Chapter Summary

Chapter Summary

Key Points

  • 1.

    The API paradigm is message-based. Send structured messages (system, user, assistant), get text back. Token-based pricing means prompt design directly affects cost. Use streaming for interactive applications, structured output for reliable parsing.

  • 2.

    Prompt engineering is systematic. Use system messages for role/constraints, few-shot examples for task specification, and chain-of-thought for complex reasoning. Most gains come from the first 3-5 examples.

  • 3.

    Tool use enables LLM agents. LLMs can call external functions for computation, data retrieval, and actions. Each tool call has a reliability cost — verify results at every step.

  • 4.

    RAG grounds LLMs in domain knowledge.
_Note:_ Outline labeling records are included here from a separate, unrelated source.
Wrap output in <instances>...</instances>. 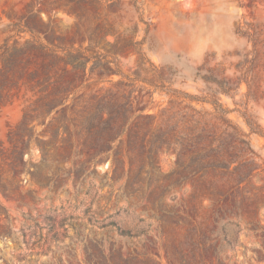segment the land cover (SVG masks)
<instances>
[{
	"label": "rangeland",
	"instance_id": "obj_1",
	"mask_svg": "<svg viewBox=\"0 0 264 264\" xmlns=\"http://www.w3.org/2000/svg\"><path fill=\"white\" fill-rule=\"evenodd\" d=\"M88 37L116 59H94L101 52L90 47ZM47 39L57 47H81L90 58L86 77L76 72L80 76L68 105L82 96L116 92L121 78L115 69L132 80L128 128L144 115L177 112L184 105L208 112L206 118L215 122L210 101H218L248 136L257 174L252 186H262L264 137L250 132L243 115L264 132V0H0V47ZM124 42L136 44L152 64L147 71L140 70L131 45L124 53L117 50ZM154 69L177 97L154 89L160 85ZM26 104L19 100L0 108V142L6 147ZM70 119L69 111L61 110L60 132L50 127L53 116L31 125L33 141L25 155L30 174L18 176L19 196L0 192L7 215L0 217V264H113L112 244L123 247L124 257L135 250L156 264H170V247L187 251L190 228L213 229L217 206L191 199L195 177L175 185L179 157L173 146L154 161L144 154L130 167L123 156L117 165L112 153L83 149L82 132ZM157 126H164L159 117L151 125ZM35 138L52 142L45 155ZM259 222L264 226L262 213ZM121 232L138 237L122 238ZM252 241L227 252L234 256L228 264H264L255 259Z\"/></svg>",
	"mask_w": 264,
	"mask_h": 264
},
{
	"label": "trees",
	"instance_id": "obj_2",
	"mask_svg": "<svg viewBox=\"0 0 264 264\" xmlns=\"http://www.w3.org/2000/svg\"><path fill=\"white\" fill-rule=\"evenodd\" d=\"M88 42L90 47L101 52L94 59L102 60L111 56L116 59L114 54L99 47L91 37H88ZM130 45L139 56L140 70L147 71L146 65L152 64L136 49V44L124 42L117 50L124 53ZM89 60L81 47H57L49 39L45 44L26 41L9 45L5 42L0 47V108L19 100L27 103L23 107L21 121L10 128L7 134V147L0 142V192L20 195L21 180L18 176L30 174L26 168L25 155L29 153L33 141L34 127L31 125L53 116L50 127L55 126L56 131H63L64 127L58 125L61 110L65 109L69 111L70 121L77 132H82V148L112 153L114 164L120 165L125 156L132 167L144 154L154 161L162 150H169L173 146L179 157L177 168L173 171L176 182H179L175 185L179 186L180 180L193 181L195 177L191 199H208L217 206L213 229L208 230V225L204 226L203 232L190 228L185 234L187 251H181L178 245L170 247L171 252L167 254L170 264H228L234 256H228L227 252H233L238 246L243 247L244 241L251 239V251L256 254L255 259L263 261L264 226L260 225L259 215L262 213L264 216V169L258 174L262 186L253 188L252 180L257 174L254 175L251 169L254 162L250 159L253 153L248 136L226 117L228 111L218 101L211 99L215 122L206 118L211 115L208 112L184 105L177 112L162 111L159 116L144 115L128 128L132 99L127 96V92L133 94L135 90H132V80L119 69L114 70L121 78L117 82L116 92L109 90L105 94L82 96L73 104H66L77 88L75 83L80 75L76 72L82 70L81 77L84 79ZM154 72L159 76L156 69ZM70 73H74L71 79L66 78ZM159 80L160 85L155 86V90L167 91L172 96L178 94L165 85L166 79L159 76ZM28 94H31L30 98H26ZM183 98L209 103L206 99L187 94ZM157 117L164 126L152 128ZM243 117L250 132L264 137L258 125L246 115ZM124 135L125 143L121 141ZM34 141L44 155L52 144L51 141L43 142L36 138ZM118 141L120 143L114 145ZM6 216L5 209L0 205V217ZM119 236L128 239L138 237L122 232ZM112 249L117 261L113 264H156L153 259L135 250L127 251L128 256L124 257L121 254L123 247L112 244Z\"/></svg>",
	"mask_w": 264,
	"mask_h": 264
}]
</instances>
Chunk documents into 200-500 tokens, embed with sentence transformers, retrieve top-k by cosine similarity. RAG is simpler and more flexible than fine-tuning for factual knowledge.

  • 5.

    Local models provide privacy and zero marginal cost. Quantized 7-8B models run on consumer GPUs. Use Ollama for quick setup, vLLM for production serving, HuggingFace for full control.

Looking Ahead

Chapter 37 covers fine-tuning and training LLMs when prompting alone is insufficient — LoRA, nanoGPT, instruction tuning, and multimodal models.